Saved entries
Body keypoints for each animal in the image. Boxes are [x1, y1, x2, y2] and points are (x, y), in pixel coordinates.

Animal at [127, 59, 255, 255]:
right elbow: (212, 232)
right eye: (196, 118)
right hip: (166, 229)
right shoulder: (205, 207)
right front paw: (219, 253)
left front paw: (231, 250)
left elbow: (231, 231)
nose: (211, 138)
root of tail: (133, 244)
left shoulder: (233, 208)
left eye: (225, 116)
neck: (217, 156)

**EXERCISE OBJECTIVE:**
Each line in the records that carries "left" must be copied out.

**SOLUTION FOR THIS PROBLEM:**
left front paw: (231, 250)
left elbow: (231, 231)
left shoulder: (233, 208)
left eye: (225, 116)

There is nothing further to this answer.